Commentaar van Martin Lodewijk:
"Mag ik uit mijn eigen brief citeren? Terwijl ik dit tik, zie ik telkens als ik op het scherm kijk, vlak daarachter (12 cm), de originele stroken 39, 40, 41 en 42 van De Ark van Nero hangen! 't Is pertankt officieel de worhaad! Hoewel, strook 42 wordt net door het scherm bedekt. Dan moet ik even opstaan. DA KUNDE GA NIE BEGRAAPE!
Als lezer van veertien kocht ik De Ark van Nero in het tweedehands boeken- en tijdschriftenwinkeltje van Ome Jaap op het Afrikaanderplein in Rotterdam-Zuid. In de jaren zestig werden door studenten en aanverwante jongeren non sequiturs dooddoeners gebruikt op kale plekken in de zinsbouw als: "Mag ik u even zien, Jaap?"
Tien jaar daarvoor gebruikte ik het Vlaams dat de Chineesjes hadden geleerd van Antwerpse matrozen op dezelfde manier, al dan niet te onpas. Tot verbazing en verwarring van mijn vrienden en klasgenoten, die geen van allen striplezers waren. Het waren de hoogtijdagen van Godfried Bomans, Simon Carmiggelt, Havank en P.G. Wodehouse. En voor mij hoorde de taal van Marc Sleen altijd tussen de eerder genoemde grootheden!
Sinds ik dit schreef is er weinig veranderd. Mijn scherm is groter gegroeid, zodat nu de onderste helft van strook 41 ook wordt afgedekt. Maar Marc hangt nog altijd omringd door Maurice Tillieux, Milton Caniff, Dan Barry, Segar, McManus, Kresse, Crumb, Hergé (piepklein en niet gesigneerd, maar toch!), Jijé, Don Lawrence, Hal Foster, Jacobs, enzovoort aan de muur. In het hart van mijn verzameling en het mijne, de favoriete stroken uit mijn favoriete Nero!
Mijn kennismaking met Marc Sleen begon met Stropke en Flopke, Piet Fluwijn en Bolleke, de sheriff met het houten been en de mannen van het pleintje uit 't Kapoentje dat in het hoge noorden van Rotterdam-Zuid te koop was in mijn jeugd.

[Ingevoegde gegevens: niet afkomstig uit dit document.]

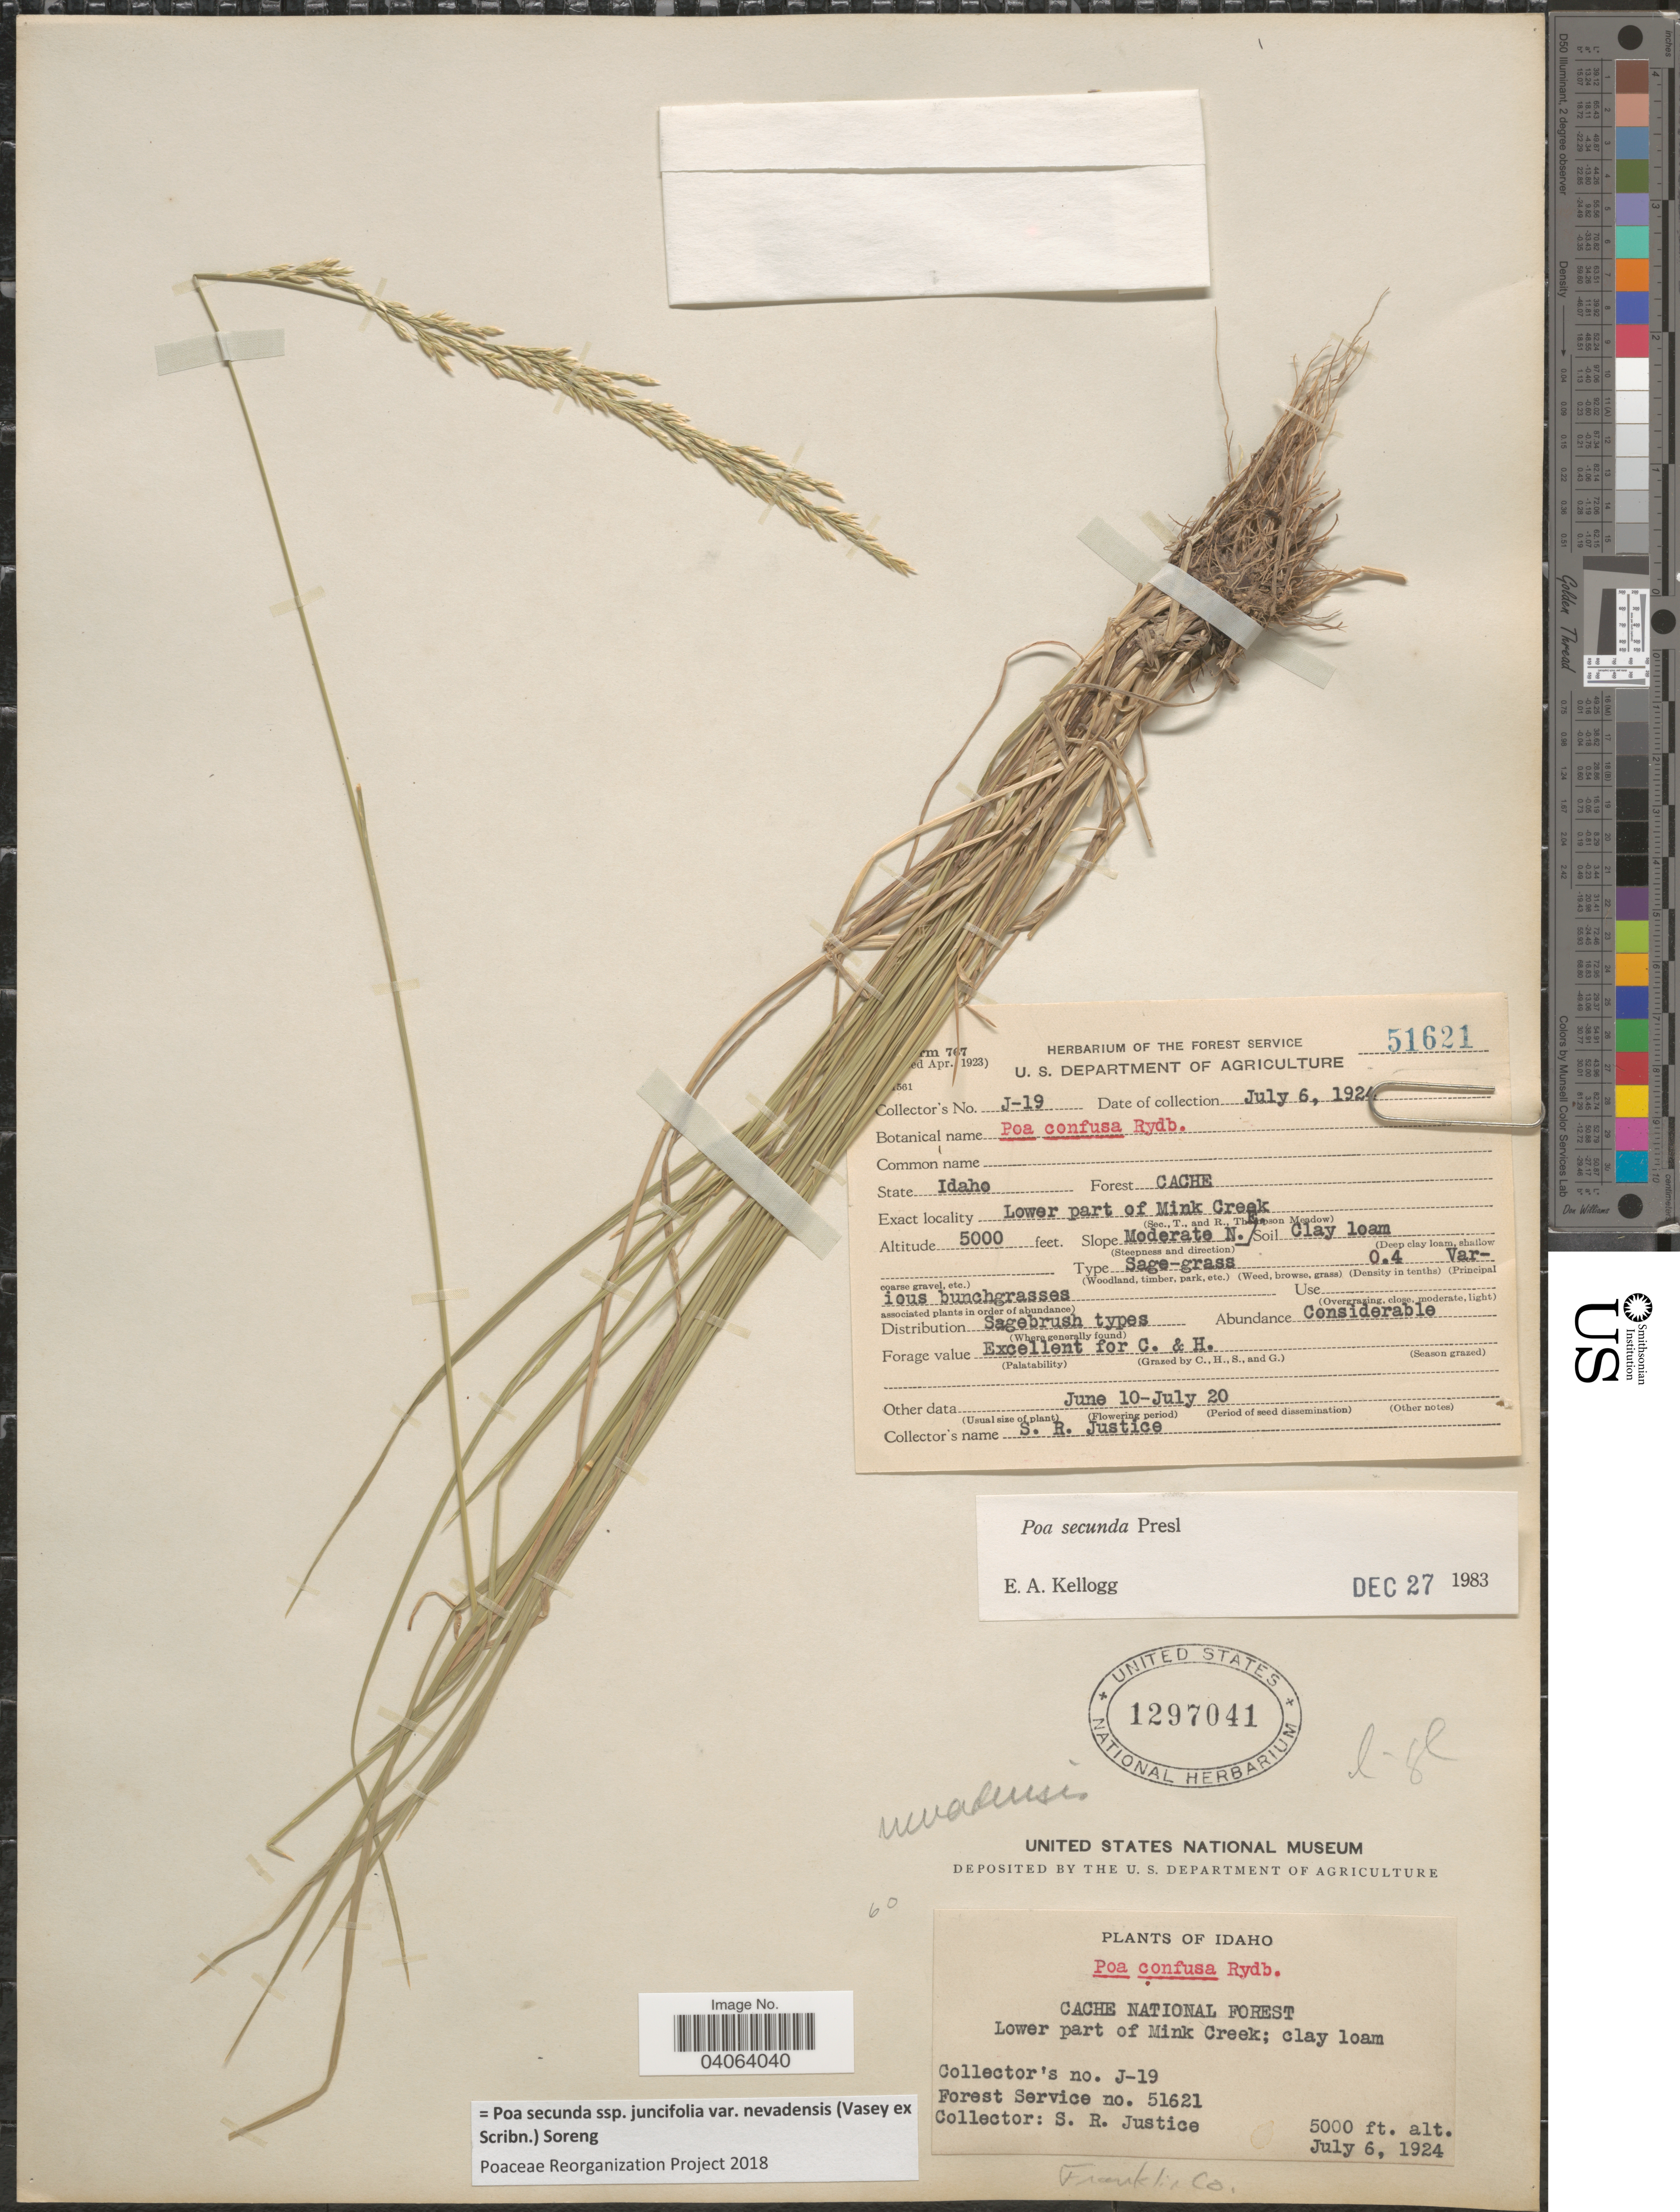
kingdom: Plantae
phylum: Tracheophyta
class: Liliopsida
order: Poales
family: Poaceae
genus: Poa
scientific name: Poa secunda subsp. juncifolia var. nevadensis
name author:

Een tweedehands Zeespook voegde daar Detektief van Zwam aan toe. Maar Nero kwam later. Want voorzover ik weet, verscheen hij alleen heel even in de kranten beneden de grote rivieren. Ik moest wachten tot er tweedehands albums opdoken bij Ome Jaap (geen familie overigens. In de volksbuurten was iedere oudere buur een Oom of Tante).
Het is zelfs mogelijk dat De Ark van Nero mijn eerste Nero-album was. Het zou de verpletterende indruk die het op mij maakte, kunnen verklaren. Want met al mijn liefde kan ik toch moeilijk volhouden dat het de BESTE Nero is. Het hangt 'n beetje als los zand aan elkaar en van geen enkele andere auteur zou ik het "droom"einde accepteren. Maar waarom zeuren over beter tussen zoveel goeds!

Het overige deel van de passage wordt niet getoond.